Мама была в шоке. Это же большие деньги, надо выплачивать кредит. Супруга видела, что мне нехорошо, поэтому старалась сильно не давить на меня. А смысл? Чтобы меня совсем добить? Знаю, у других ребят [после аннулирования пилотских свидетельств] семьи разваливались. Слава богу, никто на себя руки не наложил, но это реально шок. Люди были на эмоциях, чувствовалось, что у кого-то просто башню может снести. Это все-таки не пять рублей, не десять тысяч потерять. Например, я по кредиту должен выплатить еще 28 тысяч долларов. То есть ты всю жизнь копил [на образование], в долги влез, а тут такой удар. Не просто нож в спину, а даже не знаю что.

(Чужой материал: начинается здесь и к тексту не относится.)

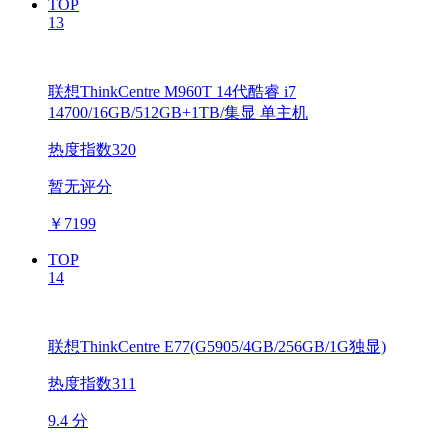
TOP
13
联想ThinkCentre M960T 14代酷睿 i7
14700/16GB/512GB+1TB/集显 单主机
热度指数320
暂无评分
￥
7199
TOP
14
联想ThinkCentre E77(G5905/4GB/256GB/1G独显)
热度指数311
9.4 分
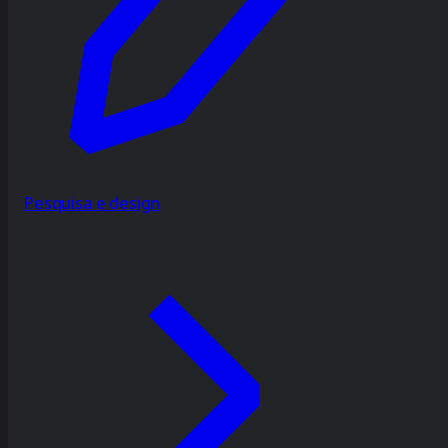
Pesquisa e design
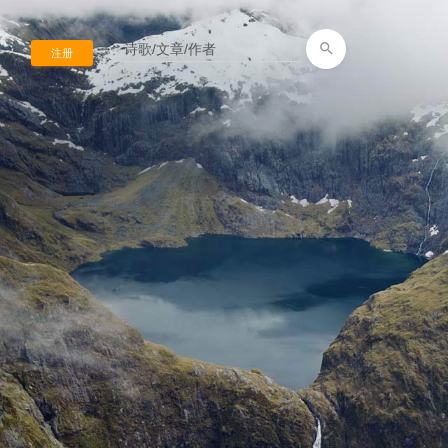
search
注册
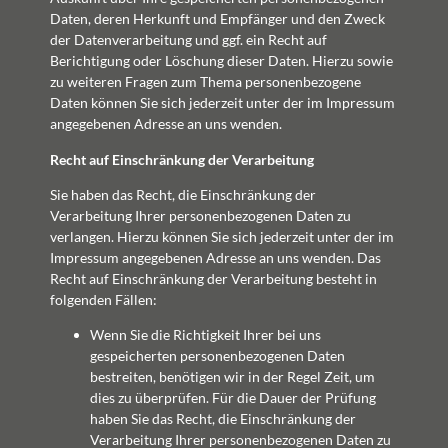
Daten, deren Herkunft und Empfänger und den Zweck
der Datenverarbeitung und ggf. ein Recht auf
Berichtigung oder Löschung dieser Daten. Hierzu sowie
zu weiteren Fragen zum Thema personenbezogene
Daten können Sie sich jederzeit unter der im Impressum
angegebenen Adresse an uns wenden.
Recht auf Einschränkung der Verarbeitung
Sie haben das Recht, die Einschränkung der
Verarbeitung Ihrer personenbezogenen Daten zu
verlangen. Hierzu können Sie sich jederzeit unter der im
Impressum angegebenen Adresse an uns wenden. Das
Recht auf Einschränkung der Verarbeitung besteht in
folgenden Fällen:
Wenn Sie die Richtigkeit Ihrer bei uns
gespeicherten personenbezogenen Daten
bestreiten, benötigen wir in der Regel Zeit, um
dies zu überprüfen. Für die Dauer der Prüfung
haben Sie das Recht, die Einschränkung der
Verarbeitung Ihrer personenbezogenen Daten zu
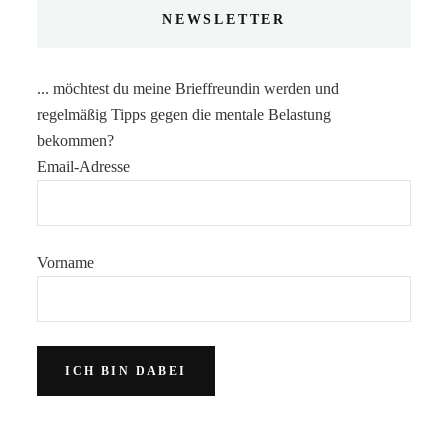
NEWSLETTER
... möchtest du meine Brieffreundin werden und
regelmäßig Tipps gegen die mentale Belastung
bekommen?
Email-Adresse
Vorname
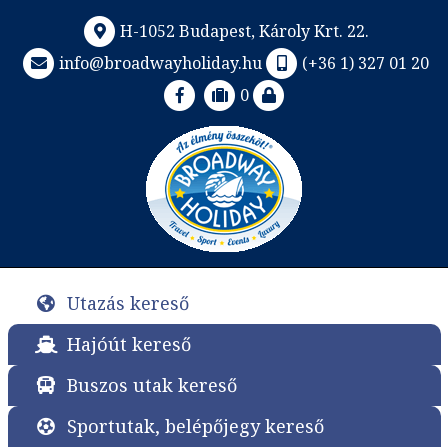
H-1052 Budapest, Károly Krt. 22.
info@broadwayholiday.hu
(+36 1) 327 01 20
0
Utazás kereső
Hajóút kereső
Buszos utak kereső
Sportutak, belépőjegy kereső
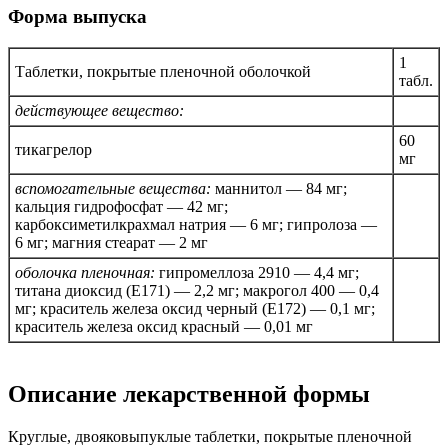
Форма выпуска
1
Таблетки, покрытые пленочной оболочкой
табл.
действующее вещество:
60
тикагрелор
мг
вспомогательные вещества:
маннитол — 84 мг;
кальция гидрофосфат — 42 мг;
карбоксиметилкрахмал натрия — 6 мг; гипролоза —
6 мг; магния стеарат — 2 мг
оболочка пленочная:
гипромеллоза 2910 — 4,4 мг;
титана диоксид (E171) — 2,2 мг; макрогол 400 — 0,4
мг; краситель железа оксид черный (E172) — 0,1 мг;
краситель железа оксид красный — 0,01 мг
Описание лекарственной формы
Круглые, двояковыпуклые таблетки, покрытые пленочной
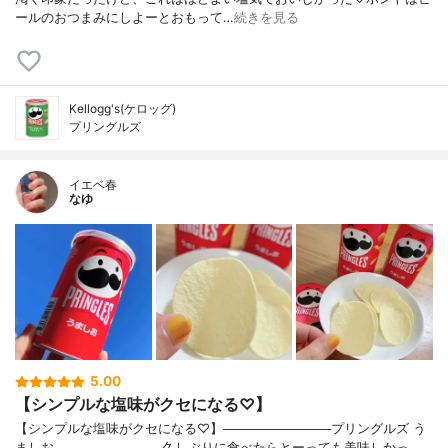
ールのおつまみにしよーとおもって…
続きを見る
Kellogg's(ケロッグ)
プリングルズ
イエベ春
なゆ
5.00
【シンプルな塩味がクセになる♡】
【シンプルな塩味がクセになる♡】────────────プリングルズ う
ましお────────────久しぶりに食べたらとーっても美味しかっ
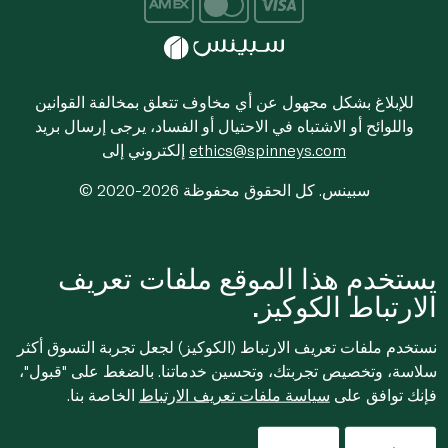
للإبلاغ بشكل مجهول عن أي مخاوف تتعلق بمخالفة القوانين
واللوائح أو الاشتباه في الاحتيال أو الفساد، يرجى إرسال بريد
ethics@spinneys.com
إلكتروني إلى
© 2020-2026 سبينس. كل الحقوق محفوظة
يستخدم هذا الموقع ملفات تعريف
الارتباط الكوكيز.
نستخدم ملفات تعريف الارتباط (الكوكيز) لجعل تجربة التسوق أكثر
سلاسة، وتخصيص تجربتك، وتحسين خدماتنا. بالضغط على "قبول"،
فإنك توافق على
سياسة ملفات تعريف الارتباط
الخاصة بنا.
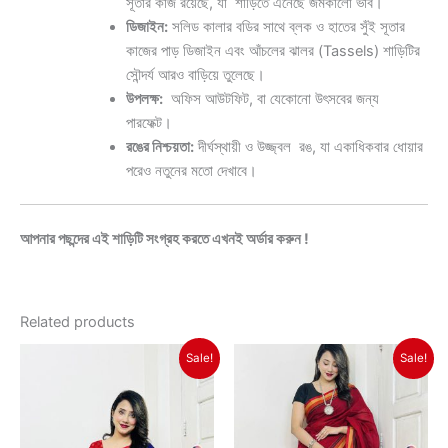
সূতার কাজ রয়েছে, যা শাড়িতে এনেছে জমকালো ভাব।
ডিজাইন:
সলিড কালার বডির সাথে ব্লক ও হাতের সুঁই সূতার
কাজের পাড় ডিজাইন এবং আঁচলের ঝালর (Tassels) শাড়িটির
সৌন্দর্য আরও বাড়িয়ে তুলেছে।
উপলক্ষ:
অফিস আউটফিট, বা যেকোনো উৎসবের জন্য
পারফেক্ট।
রঙের নিশ্চয়তা:
দীর্ঘস্থায়ী ও উজ্জ্বল রঙ, যা একাধিকবার ধোয়ার
পরেও নতুনের মতো দেখাবে।
আপনার পছন্দের এই শাড়িটি সংগ্রহ করতে এখনই অর্ডার করুন !
Related products
Original
Current
Original
Current
Sale!
Sale!
price
price
price
price
was:
is:
was:
is:
৳ 1,350.
৳ 1,150.
৳ 1,350.
৳ 1,150.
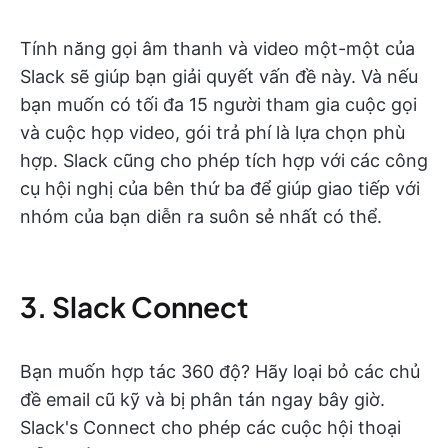
Tính năng gọi âm thanh và video một-một của
Slack sẽ giúp bạn giải quyết vấn đề này. Và nếu
bạn muốn có tối đa 15 người tham gia cuộc gọi
và cuộc họp video, gói trả phí là lựa chọn phù
hợp. Slack cũng cho phép tích hợp với các công
cụ hội nghị của bên thứ ba để giúp giao tiếp với
nhóm của bạn diễn ra suôn sẻ nhất có thể.
3. Slack Connect
Bạn muốn hợp tác 360 độ? Hãy loại bỏ các chủ
đề email cũ kỹ và bị phân tán ngay bây giờ.
Slack's Connect cho phép các cuộc hội thoại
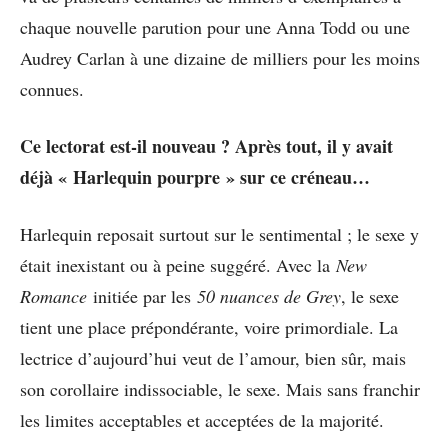
chaque nouvelle parution pour une Anna Todd ou une
Audrey Carlan à une dizaine de milliers pour les moins
connues.
Ce lectorat est-il nouveau ? Après tout, il y avait
déjà « Harlequin pourpre » sur ce créneau…
Harlequin reposait surtout sur le sentimental ; le sexe y
était inexistant ou à peine suggéré. Avec la
New
Romance
initiée par les
50 nuances de Grey
, le sexe
tient une place prépondérante, voire primordiale. La
lectrice d’aujourd’hui veut de l’amour, bien sûr, mais
son corollaire indissociable, le sexe. Mais sans franchir
les limites acceptables et acceptées de la majorité.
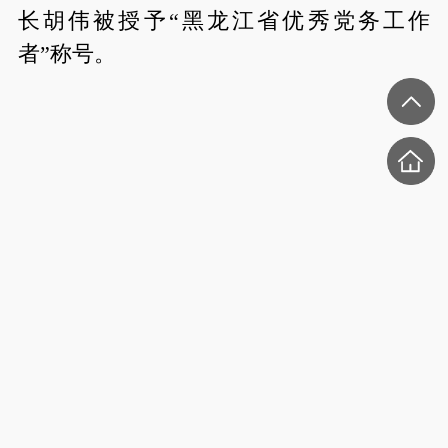
长胡伟被授予“黑龙江省优秀党务工作
者”称号。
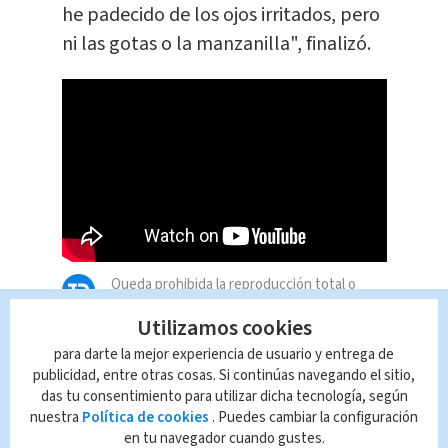
he padecido de los ojos irritados, pero
ni las gotas o la manzanilla", finalizó.
Queda prohibida la reproducción total o
parcial del contenido de esta página, mismo
Utilizamos cookies
que es propiedad de TELEDIARIO; su
reproducción no autorizada constituye una
para darte la mejor experiencia de usuario y entrega de
infracción y un delito de conformidad con las
publicidad, entre otras cosas. Si continúas navegando el sitio,
leyes aplicables.
das tu consentimiento para utilizar dicha tecnología, según
nuestra
Política de cookies
. Puedes cambiar la configuración
en tu navegador cuando gustes.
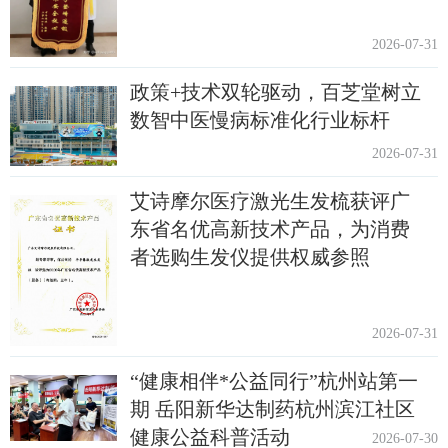
2026-07-31
政策+技术双轮驱动，百芝堂树立
数智中医慢病标准化行业标杆
2026-07-31
艾诗摩尔医疗激光生发梳获评广
东省名优高新技术产品，为消费
者选购生发仪提供权威参照
2026-07-31
“健康相伴*公益同行”杭州站第一
期 岳阳新华达制药杭州滨江社区
健康公益科普活动
2026-07-30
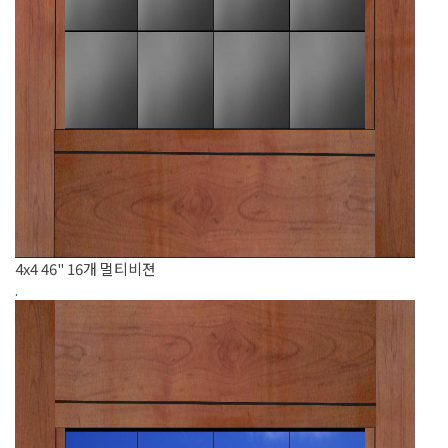
4x4 46" 16개 멀티비젼
.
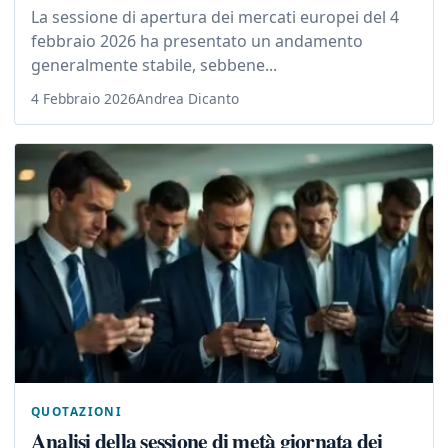
La sessione di apertura dei mercati europei del 4
febbraio 2026 ha presentato un andamento
generalmente stabile, sebbene...
4 Febbraio 2026
Andrea Dicanto
QUOTAZIONI
Analisi della sessione di metà giornata dei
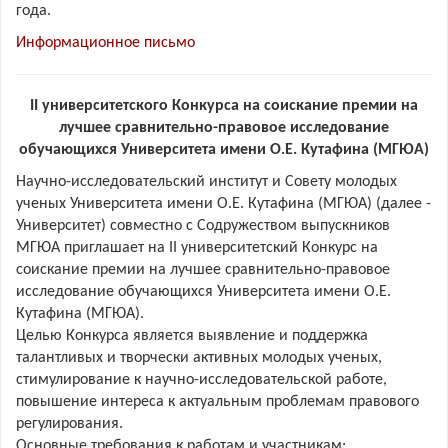
года.
Информационное письмо
II университетского Конкурса на соискание премии на
лучшее сравнительно-правовое исследование
обучающихся Университета имени О.Е. Кутафина (МГЮА)
Научно-исследовательский институт и Совету молодых
ученых Университета имени О.Е. Кутафина (МГЮА) (далее -
Университет) совместно с Содружеством выпускников
МГЮА приглашает на II университетский Конкурс на
соискание премии на лучшее сравнительно-правовое
исследование обучающихся Университета имени О.Е.
Кутафина (МГЮА).
Целью Конкурса является выявление и поддержка
талантливых и творчески активных молодых ученых,
стимулирование к научно-исследовательской работе,
повышение интереса к актуальным проблемам правового
регулирования.
Основные требования к работам и участникам:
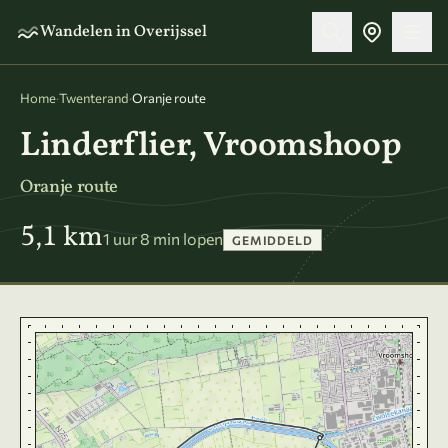
Naar hoofdinhoud
Wandelen in Overijssel
Home
·
Twenterand
·
Oranje route
Linderflier, Vroomshoop
Oranje route
5,1 km
1 uur 8 min lopen
GEMIDDELD
Kaart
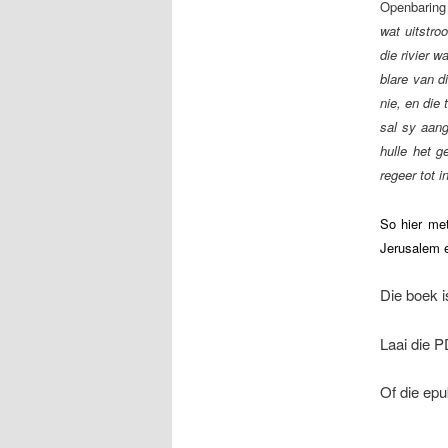
Openbaring
wat uitstro
die rivier 
blare van d
nie, en die
sal sy aang
hulle het g
regeer tot i
So hier me
Jerusalem e
Die boek i
Laai die 
Of die epu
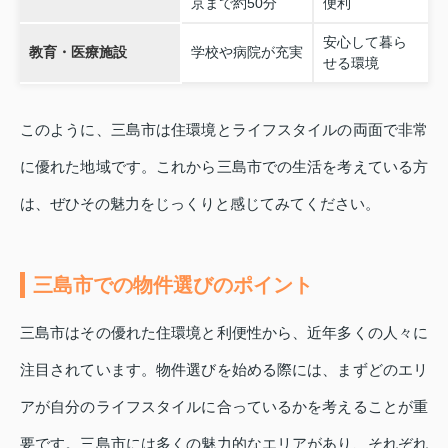
京まで約50分
便利
安心して暮ら
教育・医療施設
学校や病院が充実
せる環境
このように、三島市は住環境とライフスタイルの両面で非常
に優れた地域です。これから三島市での生活を考えている方
は、ぜひその魅力をじっくりと感じてみてください。
三島市での物件選びのポイント
三島市はその優れた住環境と利便性から、近年多くの人々に
注目されています。物件選びを始める際には、まずどのエリ
アが自分のライフスタイルに合っているかを考えることが重
要です。三島市には多くの魅力的なエリアがあり、それぞれ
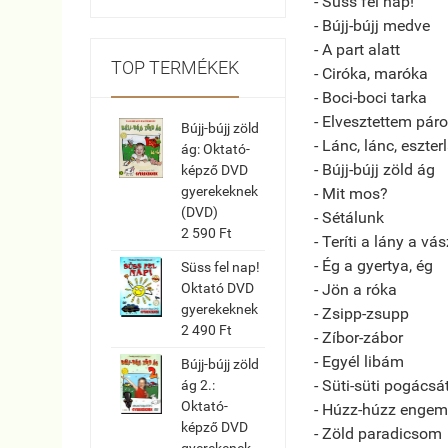
- Süss fel nap!
- Bújj-bújj medve
- A part alatt
TOP TERMÉKEK
- Ciróka, maróka
- Boci-boci tarka
- Elvesztettem pár
Bújj-bújj zöld
- Lánc, lánc, eszter
ág: Oktató-
- Bújj-bújj zöld ág
képző DVD
gyerekeknek
- Mit mos?
(DVD)
- Sétálunk
2 590 Ft
- Teríti a lány a vá
- Ég a gyertya, ég
Süss fel nap!
- Jön a róka
Oktató DVD
gyerekeknek
- Zsipp-zsupp
2 490 Ft
- Zíbor-zábor
- Egyél libám
Bújj-bújj zöld
- Süti-süti pogácsá
ág 2.:
Oktató-
- Húzz-húzz engem
képző DVD
- Zöld paradicsom
gyerekenek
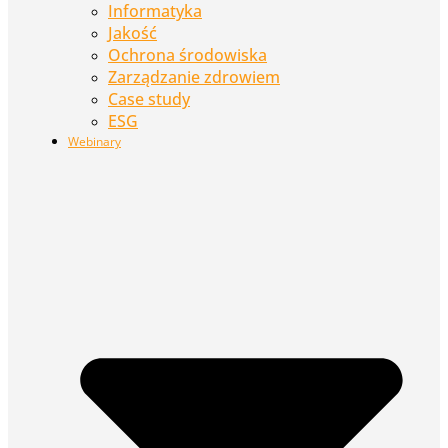
Informatyka
Jakość
Ochrona środowiska
Zarządzanie zdrowiem
Case study
ESG
Webinary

Надо было кормить семью, да и перед женой было стыдно, поэтому я устроился на работу грузчиком, бетон месил. Параллельно судился с Росавиацией, чтобы вернуть свое пилотское, но проиграл. Теперь пойду в Верховный суд, потом — в Европейский суд по правам человека. Буду бороться до конца, до последнего, пока кровь из носа не пойдет.

Я, конечно, надеюсь на победу [в суде]. Но возраст играет против меня. Авиакомпании на 40-летних не очень заглядываются, они стараются брать молодых. Некоторые более состоятельные ребята находят деньги, чтобы снова поехать учиться [на пилота] в США или Европу. У нас на это средств больше нет. А на бюджетную основу, в государственное училище на три года, я в этом возрасте тоже не пойду. Как я буду семью содержать? Поэтому второго шанса у меня нет.

Но слишком жалеть меня не надо. Мы справляемся, жизнь продолжается. Мы не смогли бы стать пилотами без стрессоустойчивости. Конечно, в душе иногда себя грызешь, переживаешь, когда один остаешься. Зря, наверное, приехал в Россию, потерял столько денег. Но с другой стороны, теперь-то зачем себя мучить? Поэтому стараешься забыть.

После всей этой истории в России уже не очень хочется задерживаться. Я разочаровался сильно — но очень верил в нее, когда переезжал сюда. Мы оттуда, с периферии, на Россию по-другому смотрим. Мы ее любим, мы за нее болеем на всех соревнованиях, олимпиадах. А сюда приезжаем и сталкиваемся с другой реальностью, когда о тебя ноги вытирают, со всей этой бюрократией, с которой невозможно тяжело бороться. Отсюда бежать охота. Кому ты нужен в другой стране? Но если бы меня пригласили куда-нибудь в Европу, с удовольствием бы убежал. Честное слово.